Action item -> Reproduce the stretch of the passage on integrated big data platforms from "Integrated Big Data" through "NoSQL and HDFS.".

Excerpt provided ->
▼
Integrated Big Data Platform

Taking all the miscellaneous technologies around big data – which are new to many organizations - and making them each work with one another is challenging. Making them work together in a production-grade environment is even more daunting. Integrated software and hardware systems can help an organization radically simplify their big data architectures by integrating the necessary hardware and software components to provide fast and cost-efficient access, and mapping, to NoSQL and HDFS.

Combined hardware and software systems can be optimized for redundancy with mirrored disks, optimized for high availability with hot-swappable power, and optimized for scale by adding new racks with more memory and processing power. Take it one step further and you can use these same systems to build out more elastic capacity to meet the flexibility requirements big data demands.
▲
Listed records ->
▼
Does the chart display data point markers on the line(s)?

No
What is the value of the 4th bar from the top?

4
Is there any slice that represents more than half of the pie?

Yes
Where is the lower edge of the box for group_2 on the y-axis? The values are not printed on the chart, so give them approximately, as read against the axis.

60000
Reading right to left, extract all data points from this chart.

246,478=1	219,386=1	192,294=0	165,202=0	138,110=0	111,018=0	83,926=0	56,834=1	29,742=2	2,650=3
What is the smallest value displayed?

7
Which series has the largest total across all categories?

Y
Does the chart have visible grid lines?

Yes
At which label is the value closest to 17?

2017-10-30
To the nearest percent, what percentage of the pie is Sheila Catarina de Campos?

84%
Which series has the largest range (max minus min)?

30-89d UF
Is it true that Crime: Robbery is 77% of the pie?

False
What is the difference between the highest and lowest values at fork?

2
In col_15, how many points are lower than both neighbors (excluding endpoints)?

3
▲
Response to the task ->
Integrated Big Data Platform

Taking all the miscellaneous technologies around big data – which are new to many organizations - and making them each work with one another is challenging. Making them work together in a production-grade environment is even more daunting. Integrated software and hardware systems can help an organization radically simplify their big data architectures by integrating the necessary hardware and software components to provide fast and cost-efficient access, and mapping, to NoSQL and HDFS.